Prime Minister and JLP Leader Andrew Holness yesterday underscored that he had no say in whether Wheatley will remain an MP and argued that it was too early yet to say if the embattled former minister will be allowed to represent the JLP whenever the next general election is called.

“MPs are obviously elected by the people. I can't remove an MP from his position.
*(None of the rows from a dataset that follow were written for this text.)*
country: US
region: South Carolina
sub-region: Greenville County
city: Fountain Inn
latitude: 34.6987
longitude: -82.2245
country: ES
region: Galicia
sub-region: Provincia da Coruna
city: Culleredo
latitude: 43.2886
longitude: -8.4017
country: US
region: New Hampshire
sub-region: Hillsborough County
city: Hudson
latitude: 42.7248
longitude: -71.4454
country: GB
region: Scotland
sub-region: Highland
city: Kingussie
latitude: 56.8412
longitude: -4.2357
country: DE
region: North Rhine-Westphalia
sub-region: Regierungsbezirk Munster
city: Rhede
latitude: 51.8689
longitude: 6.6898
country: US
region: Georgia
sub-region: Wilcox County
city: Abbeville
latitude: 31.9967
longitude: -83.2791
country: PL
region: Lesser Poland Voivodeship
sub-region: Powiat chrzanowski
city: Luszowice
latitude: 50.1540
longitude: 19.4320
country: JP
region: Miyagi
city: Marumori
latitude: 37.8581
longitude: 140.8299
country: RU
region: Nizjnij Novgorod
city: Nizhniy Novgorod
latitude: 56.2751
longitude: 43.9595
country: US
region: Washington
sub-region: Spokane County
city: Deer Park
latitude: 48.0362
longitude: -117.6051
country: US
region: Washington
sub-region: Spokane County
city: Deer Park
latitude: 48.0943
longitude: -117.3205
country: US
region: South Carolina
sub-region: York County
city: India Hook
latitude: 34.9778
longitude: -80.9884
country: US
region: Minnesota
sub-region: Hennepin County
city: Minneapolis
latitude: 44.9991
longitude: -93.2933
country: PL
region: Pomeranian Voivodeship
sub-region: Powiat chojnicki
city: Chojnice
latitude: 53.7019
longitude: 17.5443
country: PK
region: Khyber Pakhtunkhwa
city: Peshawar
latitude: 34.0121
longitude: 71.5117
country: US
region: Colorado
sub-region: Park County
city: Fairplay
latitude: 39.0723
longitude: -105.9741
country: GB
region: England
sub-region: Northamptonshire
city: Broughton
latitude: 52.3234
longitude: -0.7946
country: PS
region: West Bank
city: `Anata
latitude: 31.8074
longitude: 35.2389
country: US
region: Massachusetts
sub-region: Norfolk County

There are processes in law for that to occur. “As it relates to whether or not Dr Wheatley will continue as a candidate, from what I have seen, what I have observed, and my own analysis of the situation, I don't think that there would be any move at this time not to have him run as a candidate, bearing in mind that there are situations; if, for example, there is a prosecution, then he would be held to account through that process,” Holness said, in response to questions at a virtual media briefing from Jamaica House yesterday.

“So I think it would be a little bit premature of me to consider any such action without more,” added Holness, noting that the JLP has to look closely before making any decision not to keep Wheatley on its slate for the next general election.

Wheatley, who resigned as the minister of energy in July 2018, following a firestorm surrounding allegations of corruption at a number of entities under his portfolio, found himself back under the microscope on Tuesday when the Integrity Commission released the result of its probe into allegations of corruption at Petrojam.

In the report tabled in Parliament, the Integrity Commission accused Wheatley of being “less than truthful” and “dishonest” in his responses to questions posed by its investigators.

“It is the conclusion of the director of investigations that Dr Wheatley was dishonest in his aforementioned representations and, in this regard, sought to mislead and did mislead the director of investigation contrary to Section 48 (3) of the Integrity Commission Act, Section 11E of the Commission of Enquiry Act, and Section 4 of the Perjury Act,” the report read.

The director of investigations recommended that a copy of the report and, in particular, the allegations and findings concerning the repurposing of the donation of funds from McCook's Citizens' Association to Sydenham Citizens' Association (in Wheatley's constituency), and allegations of fraud as they relate to the signatures which were purported to be that of one Charmaine White, be referred to the commissioner of police for the conduct of criminal investigations.

“It is further recommended that a handwriting expert be engaged to examine the authenticity of the signatures purported to be that of Charmaine White,” the report added.

Yesterday, Holness said while he had seen the report he was not yet in a position to comment on the findings.

“I have not yet had a chance to review the report in detail. I just got a copy of it, like everyone else yesterday (Tuesday). I have glanced through and I have done some reading … on the summary findings. I still have to be advised on that.

“The Cabinet, I am certain, we will review it, between the attorney general and myself and the minister of justice. I think this is a significant report and we should commend the Integrity Commission for completing this investigation,” added Holness, indicating that the report is not the end of the matter with persons referred for criminal prosecution.